Developers who prefer focusing on the more artistic or storytelling aspects of games may find it jarring to stop telling the story in order to help onboard players to the game’s mechanics — but it’s important for you to do that. No matter how great the game itself is, none of this means anything if players put the controller down early on and don’t actually progress to begin with. Oftentimes, a designer must “break character” to introduce game mechanics and rules to the player. Of course, the very best tutorials occur organically within the level design itself — but this may not always be a relevant option, depending on the gameplay loop and genre.
Remember, too, that just as you can mess things up by going too fast, you can also break the onboarding process by going too slow.
So far, I’ve emphasized the importance of giving the player the time and attention they need to understand your game; but there’s such thing as dawdling for too long without getting to the point. There are numerous games which get onboarding wrong in this way — we’ve all heard about titles where “the real game begins at X”; this tends to be code for “wade through the boring bits ‘till you get to something good”.
Figuring out the correct pacing — and where it makes sense to reveal the core gameplay loop to the player — is vital. No game out there should still be introducing brand new mechanics and systems 10–15+ hours in.
Replay at leisure
Another key piece — and one that’s often forgotten — in this discussion is the importance of enabling players to always revisit any tutorials or other onboarding-related information in-game. There are plenty of titles out there that turn off tutorials upon repeated playthroughs — but if someone is returning to a game months or years later, they are likely to have forgotten a whole lot about how the game works.
Any helpful tips or information should be arranged in an organized fashion and be easy to surf through. For free-to-play titles that track account progress, the player should be able to replay any tutorial section without affecting said progress
As a developer, you always need to be thinking about how players are going to respond to your title. When it comes to onboarding, it is especially important to gain insights from other people — that is, fresh eyes that are going in without any pre-conceived ideas. Again, this is where play testing is so valuable; the folks you test with will be able to tell you — either explicitly or implicitly — where they’re having trouble learning your game.

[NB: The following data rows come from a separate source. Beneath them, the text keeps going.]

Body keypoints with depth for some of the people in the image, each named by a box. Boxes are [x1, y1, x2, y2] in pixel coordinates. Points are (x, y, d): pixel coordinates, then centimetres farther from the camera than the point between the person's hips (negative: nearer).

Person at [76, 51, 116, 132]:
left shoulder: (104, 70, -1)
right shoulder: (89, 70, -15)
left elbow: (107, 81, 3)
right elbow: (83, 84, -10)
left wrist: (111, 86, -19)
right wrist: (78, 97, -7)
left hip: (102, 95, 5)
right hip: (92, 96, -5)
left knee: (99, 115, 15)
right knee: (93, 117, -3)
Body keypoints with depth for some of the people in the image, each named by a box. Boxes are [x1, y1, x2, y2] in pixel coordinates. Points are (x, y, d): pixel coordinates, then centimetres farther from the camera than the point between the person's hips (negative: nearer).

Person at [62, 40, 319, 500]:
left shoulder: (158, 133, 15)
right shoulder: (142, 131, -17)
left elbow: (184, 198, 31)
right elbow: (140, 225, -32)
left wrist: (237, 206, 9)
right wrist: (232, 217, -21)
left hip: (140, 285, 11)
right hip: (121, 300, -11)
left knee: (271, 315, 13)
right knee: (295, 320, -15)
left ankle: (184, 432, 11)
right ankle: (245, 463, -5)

There’s nothing at all wrong with, or inherently bad about, creating a complicated title. But learning how to play a game shouldn’t be complex. It’s your job as a designer to figure out the best way of explaining your gameplay to someone; remember that this very first experience a player has with any game is also arguably the most important. Your goal is to draw players in and get them familiar and comfortable with the game’s mechanics, not throwing down their controller early on because they don’t understand what’s going on.